This letter has been sent to the President of the Royal Society, in response to a statement recently made to the press which suggests that that august institution is still more interested in political and commercial expediency than in scientific ethics.
Sir Paul Nurse
The Royal Society
Carlton House Terrace
London SW1Y 5AG
29th May 2012
Dear Sir Paul,
BLATANT GM HYPOCRISY
You will recall that we wrote to you early in 2011 about the manner in which the GM science community is bringing science into disrepute, and taking you to task for your own misrepresentation of the GM science debate, in the context of a BBC TV programme (1). Instead of addressing the issues we raised, we were saddened that you chose to ignore them. That is ironic, given your ongoing protestations about "informed public debate."
On 27th May, in the context of its ongoing campaign in support of GM crops, the Guardian newspaper (2) carried the following:
Sir Paul Nurse, the president of the Royal Society, said on Friday: "Scientific discoveries can be unsettling and their application for societal benefit complicated to implement. That is why we must have informed public debate on these issues, free from hype and fear. We need to do scientific experiments to find out if genetically modified crops are safe and if they deliver genuine public benefit. If they fail on either score, they should be put to one side. That is why the trial at Rothamsted should be allowed to go ahead."
That was, of course, an understandable attempt on your part (no doubt with the encouragement of a rather unsavoury organization called Sense About Science) (3) to claim the moral high ground in the context of the Rothamsted GM wheat trial and the protest by the group calling itself "Take Back the Flour." However, we should like to remind you that in February 1999 you were one of the signatories to a letter written by 19 Fellows of the Royal Society (4) which had the clear intention of discrediting the GM safety research done by Dr Arpad Pusztai and his colleagues at the Rowett Research Institute in Aberdeen, destroying his reputation as an eminent scientist, and terminating an ongoing laboratory project just as effectively as you might have done by trashing a GM crop. You also had the clear intention of intimidating the Editor of the Lancet, Dr Richard Horton, into refusing publication of a note by Ewen and Pusztai which had successfully gone through a stricter than usual peer review process (5). Your actions at the time were, and remain, reprehensible, since Pusztai's only "crime" was to have discovered that GM potatoes damaged the health of the animals which consumed them -- which was not what the scientific and political establishments of the day wanted to hear. You and others decided that shooting the messenger was more convenient than listening to the message.
So on the one hand you demand "informed public debate... free from hype and fear" with respect to the GM wheat trial, while on the other hand you do all in your power to shut off informed discussion of the Rowett Institute findings and to vilify the lead researcher involved. You now say "we need to do scientific experiments to find out if GM crops are safe", having quite cynically played a key role in shutting off just such experiments in 1998-99. And we need not remind you that those experiments have never been repeated or "improved". We wonder why?
We have also noticed that one of those who joined the "Royal Society rottweiler pack" in hunting down Arpad Pusztai in 1999 was none other than Prof John Pickett, who just happens to be the lead researcher on the GM wheat project at Rothamsted. His role in placing pressure on Richard Horton at the time was, in many respects, quite indefensible.
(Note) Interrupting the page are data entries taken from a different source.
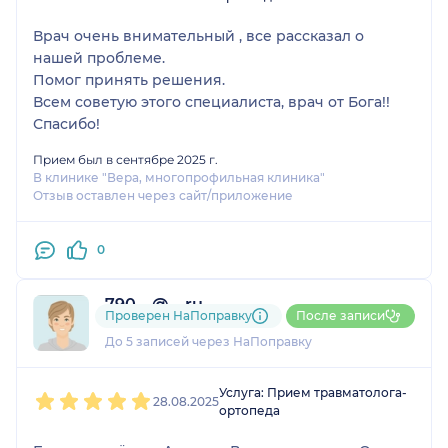
Врач очень внимательный , все рассказал о
нашей проблеме.
Помог принять решения.
Всем советую этого специалиста, врач от Бога!!
Спасибо!
Прием был в сентябре 2025 г.
В клинике "Вера, многопрофильная клиника"
Отзыв оставлен через сайт/приложение
0
790....@....ru
Проверен НаПоправку
После записи
1 отзыв
До 5 записей через НаПоправку
1
2
3
4
5
Услуга: Прием травматолога-
28.08.2025
ортопеда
Sadly, there is only one way to describe your role in this carefully orchestrated campaign in support of GM crops and foods: blatant hypocrisy.
Dr Brian John
1. Open Letter dated 26th January 2011, to Sir Paul Nurse from Dr Brian John: THE GM SCIENCE COMMUNITY IS ITS OWN WORST ENEMY
After prompting, I received a reply in mid-March which addressed not one of the issues raised.
2. ANTI-GM PROTESTERS KEPT FROM TEARING UP WHEAT CROP BY POLICE, The Guardian, UK, by Shiv Malik, 27 May 2012
Sense About Science has a history of uncritical support for the GM industry, and has used colourful and inflammatory language in its attempts to portray anti-GM campaigners as violent and vicious vandals with no respect for science or for the law. It is therefore not surprising that the "Dontdestroyresearch" campaign should have been run on the SAS website, encouraging people to sign up for a generalist or loaded statement which was then used -- fraudulently -- to demonstrate supposed support for a specific and highly controversial GM wheat trial.
5. Ewen SWB, Pusztai A. Effect of diets containing genetically modified potatoes expressing Galanthus nivalis lectin on rat small intestine. Lancet 1999; 354: pp 1353-1354.
The Editor of the Lancet described the Royal Society's attempts to intimidate him prior to publication as "breathtaking impertinence."